Joseph se acerca. Zangó se levanta de la hamaca y ambos se aferran en un abrazo fuerte y profundo. Es un abrazo de hermanos, del maestro con el aprendiz, del pasado con el futuro. El abrazo del rey en su calabozo y del súbdito libre, liberado de esa vida del callejón que se desvanece, que se erosiona con el paso del tiempo sin dejar huellas. Ese abrazo para Joseph duró una eternidad y el tiempo que permaneció aferrado a Zangó volvió a vivir su pasado, reconoció las caras que buscaban la droga, el ruido de la camioneta de luces intermitentes, el maletín de los jueves y las vidas desperdiciadas de los habitantes del callejón, de los niños, jóvenes, mujeres y de los ancianos. Se sintió lleno de culpa.
— Siempre he tenido la necesidad de saber, siempre me he preguntado si alguien intervino para que se me diera la oportunidad de irme embarcado —dice Joseph mirándolo fijamente a los ojos.
— Lo que está para vos nadie podrá quitarlo de tu camino. Todas las cosas que nos suceden tienen un fin, un propósito y el tuyo ya está definido —dice Zangó con un cierto aire filosófico.
— ¡Contesta mi pregunta! —insiste Joseph.
— El tiempo te dará la respuesta, él se encarga de aclararnos el camino y la mente. No te precipites, disfruta tu nueva vida, ama a Ivy, cría a tus hijos, edúcalos y sácalos de este maldito callejón. Ahora vete, visita a tus amigos, disfruta tu estadía en Bluefields —concluye Zangó.
— Volveré a visitarte, antes que regrese al trabajo —agrega Joseph al despedirse.

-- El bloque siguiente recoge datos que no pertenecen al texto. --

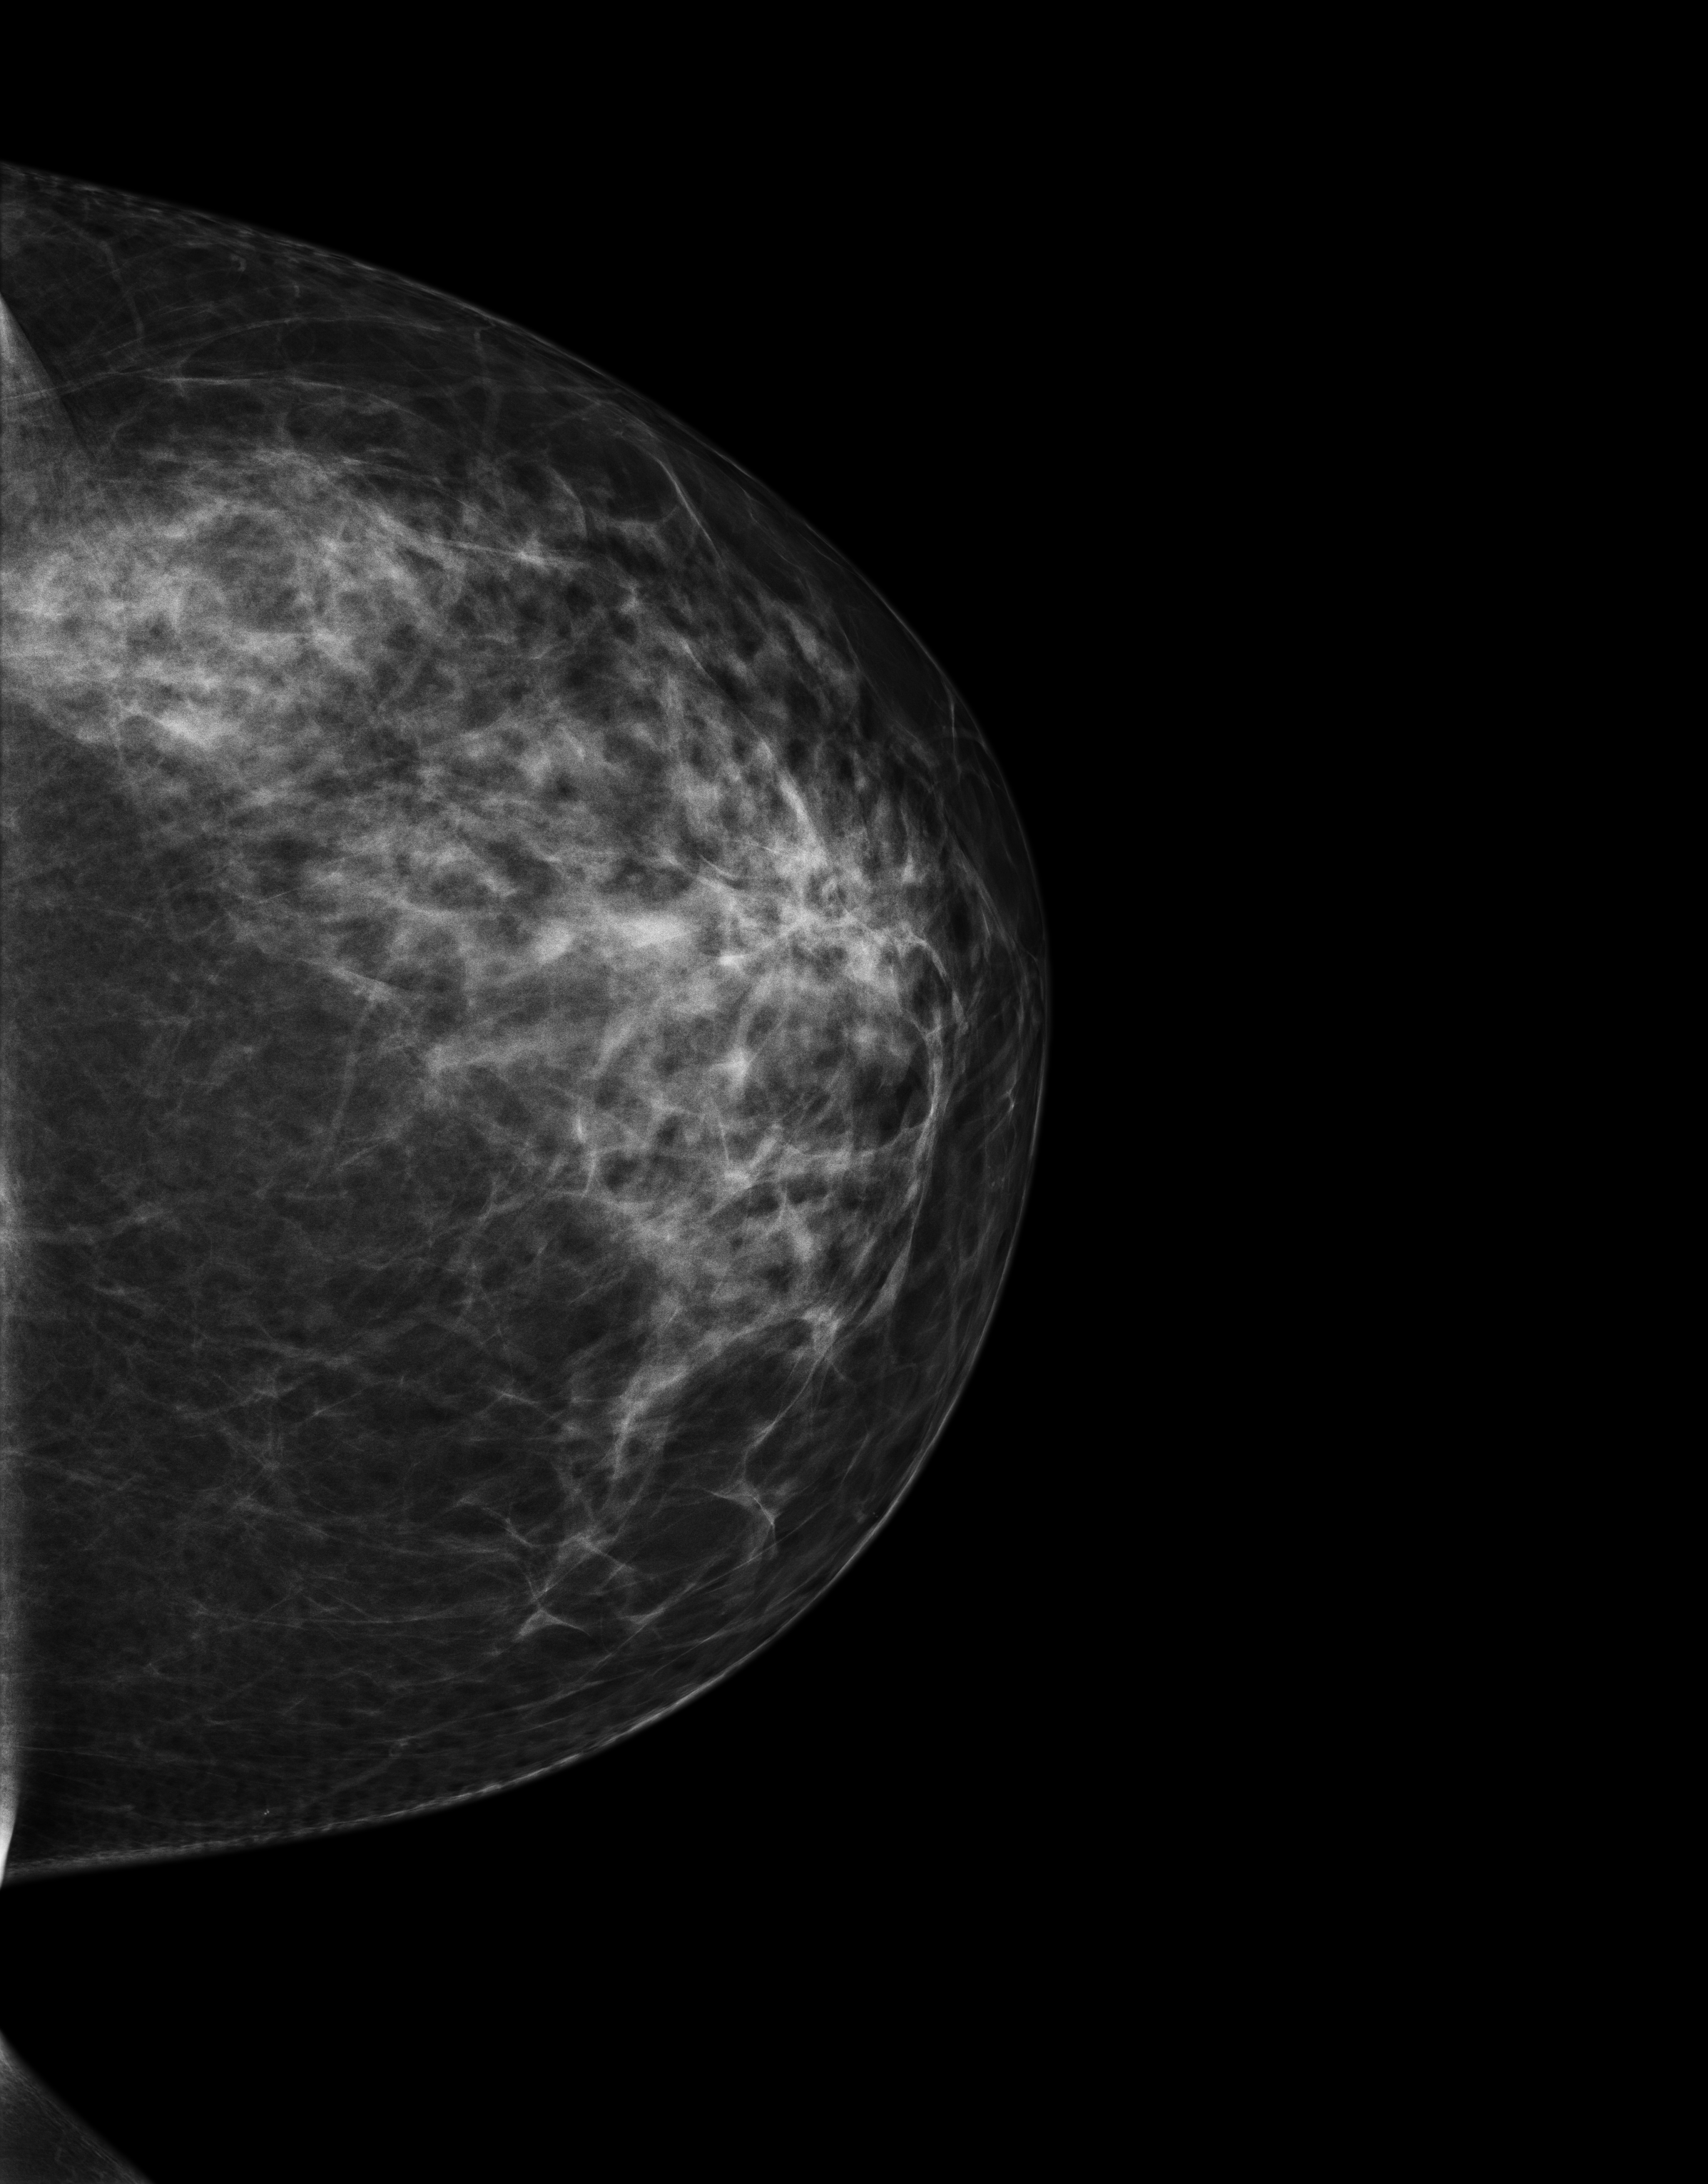
Full-field digital mammogram (FFDM), left breast, craniocaudal (CC) view, annual screening mammography examination, compressed breast thickness 81 mm. Female patient, age 42 years.
- BI-RADS breast density category at the screening exam (both breasts, scale 1–4): 3
- final BI-RADS category for the screening round (tomosynthesis exam, both breasts): category 1
- recall: no recall after this screen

— No lo hagas, no debes exponerte más. Es por nuestro bien. Te deseo lo mejor —dice Zangó al verlo bajar las gradas de la casa.
Al caminar por el callejón Joseph medita. Aún siente el abrazo que le dio Zangó y un ardor en el pecho. Su cuerpo está impregnado de su olor. No comprende lo que le dijo, no termina de entenderlo, sus dudas han aumentado. De lo que sí está claro es que debe salir del callejón, abandonar definitivamente el lugar que lo vio nacer, el lugar donde sus ancestros y su familia ha vivido de por vida. Los olores pesados que inhala, la suciedad a su alrededor, los cuerpos drogados tirados en los corredores, los niños que corren desnudos y descalzos, los viejos que languidecen esperando la gracia divina para llevarlos a una vida mejor; son imágenes que se contraponen en espejos de realidades paralelas, entre su vida del callejón y la de olores fragantes, la higiene, lo reluciente, lo ordenado, las sonrisas de satisfacción y la fantasía que se vive en el crucero y los hoteles de descanso donde espera una nueva travesía por el majestuoso caribe.
El día domingo, a las nueve y treinta de la mañana, Joseph está listo en su casa, viste de traje con chaleco y corbata adornada por lunares blancos. Aparenta mayor edad. Por su parte, Ivy luce espléndida, reluciente y bella con el vestido de bodas que resalta sus mejores cualidades. Él aún no la ha visto vestida de novia. Joseph se dirige hacia la iglesia con su madrina. Ha escogido certeramente a Dorothy y nadie ha cuestionado su decisión. Al llegar a la iglesia es recibido por los invitados, principalmente familiares y amigos de ambos.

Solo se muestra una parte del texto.